Garland of Sacred Syllables, VIII, part two

Garland of Sacred Syllables, VIII, part two

Consciousness and Speech Series VIII.

Sacred Speech Masterclass VIII, part 2.

The Garland of Sacred Syllables, like that of severed skulls, adorns the neck of the Great Goddess.

When I was first in India and first with Naga Babas, I would have loved to have had a manual. I would have loved to be able to read about what I was involved in, the background, I would have loved to have all sorts of information, but unfortunately, or, at least, as it goes, such a manual, such a book didn’t exist then, and doesn’t exist today.

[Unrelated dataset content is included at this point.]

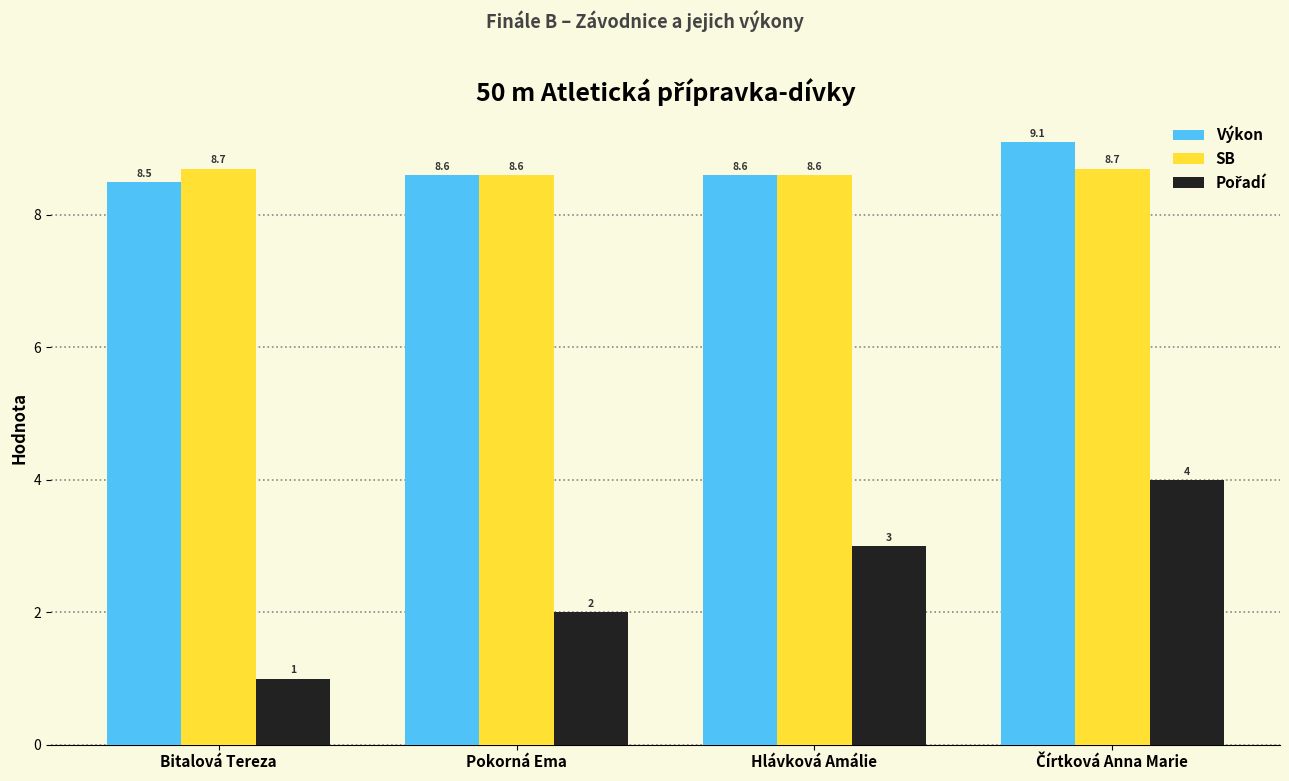

What is the sum of all Výkon values?

34.8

My tendency has always been to look for some sort of printed material to use as my guide, as my map, in order to make this exploration. And whereas maps can be very useful in a very general way, the map is very far from the thing itself, the map is not the treasure. The treasure map is not the treasure. And this is what we have to come to grips with. So it is very natural when we’re coming across, especially alphabetic type of items, syllables, what we would like to refer to as letters, but I have forbidden this. We’re not calling this letters, because they are not letters. We’re not concerned with notation. We’re concerned, here, with articulation.

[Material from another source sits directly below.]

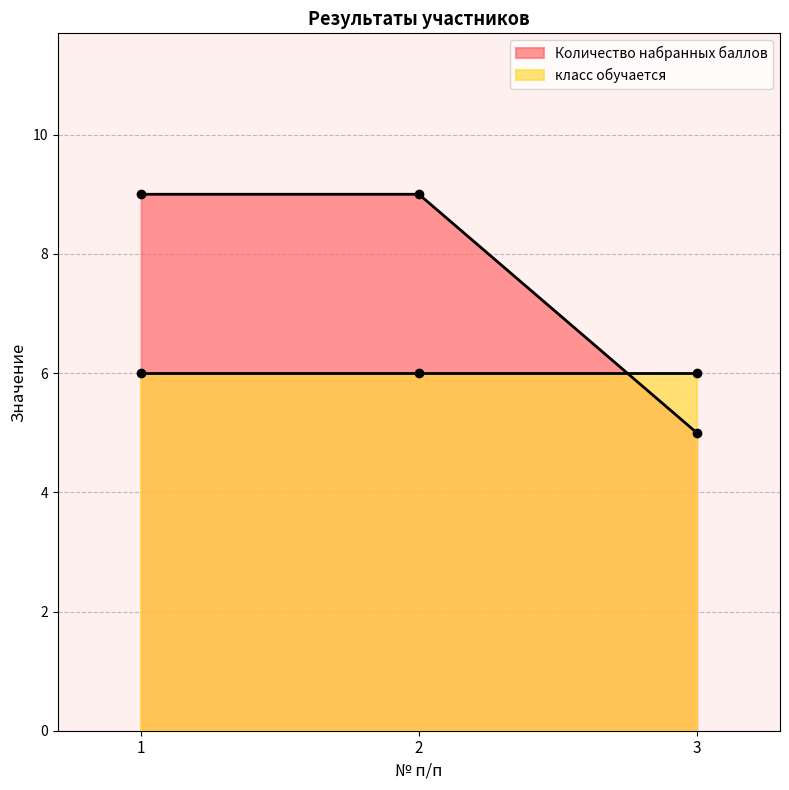

Approximately how many times larger is the value at 2 compared to 1?

1.0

So the chart, what it is telling us, it is giving us a complete system, it is giving us some hints in terms of how to produce some sounds, basically by mimicking, where our focus is the sound that is being produced. And I can see this from a number of your questions and comments. Comments such as “I can’t hear it. I can’t hear the difference between ‘ta’ and ‘ta.’ I can’t tell the difference between these sounds.” And that is because we’re looking at this almost backwards. I want you to take a bit of a tour in the spaces of articulation in your mouth. I don’t want you to be concerned right now about how it sounds or even how it hears. I want you to be concerned with operations. This is the, this is where the phonetics, and eventually the formal system of Panini’s grammar is arising out of. It’s arising out of operations. Sounds almost mathematical in a sense. But we can explore and actually learn those operations by a process other than memorization or superimposition, superimposing sounds that we imagine, or we think we hear, or that we are trying to create. The authority in these syllables, in these articulations and in fact the authority for munthra (sp?) you will not find in the Moniet (sp?) Williams Dictionary, and you won’t find in the charts of alphabetic syllables, and so forth, you will find it directly in your vocal apparatus. And so this is the focus I am trying to make with you for the purpose of taking this trip.

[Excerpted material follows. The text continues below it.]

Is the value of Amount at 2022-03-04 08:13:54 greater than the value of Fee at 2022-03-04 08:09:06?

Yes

Each place of articulation is like an analog. In other words, each space and each operation that we perform at each space to create the different syllables creates something that have reflections at a distance. There are mathematical reflections. These reflections in mathematics can go into the geometrical construction of altars, for example. There are reflections among the elements, because what we can find is that there are different densities in our articulation. Different syllables have different kinds of densities. So, we have seen how a syllable such as “ka” which is located as we can feel it deep in our throat and at the base of all other consonants. We can feel this. I don’t have to. I can explain it to you so that you can go to that place in your throat and feel it. But once you are there, it’s no longer an ideological item. You can feel that’s low-down, at the base of your throat, and it’s a simple striking. So we know that this has density. It’s at the bottom of things. And, we can see how the density changes as we go from varga to varga. We start out in the back and bottom of the throat, with “ka.” We move up one step, one varga to “Cha.”
And I want you all to please be pronouncing this as I am, so that you feel it, so that you experience it, so that you don’t just take my word for it. I am not trying to get you to believe in what I am saying. I am not getting you; I don’t want you to follow another ideology. I want you to move along with me in the vocal space so that you can do this on your own and you can understand this as operations. So we go from ‘ka”, to “cha”, and now the tricky one for English speakers, “ta,” where the tongue is straight up in the mouth, touching the middle of the roof of the mouth, “ta”, to “ta” where the tongue touches the teeth, and finally, “pa.”

What’s significant about density and about the elements is not to figure out which element is with which syllable, or which varga. This is a super imposition. This is one of the questions that I was asked in on the community page. So, what is important for us is in this process of exploration and discovery, that we discover things that are already there, instead of placing things that we can easily discover later.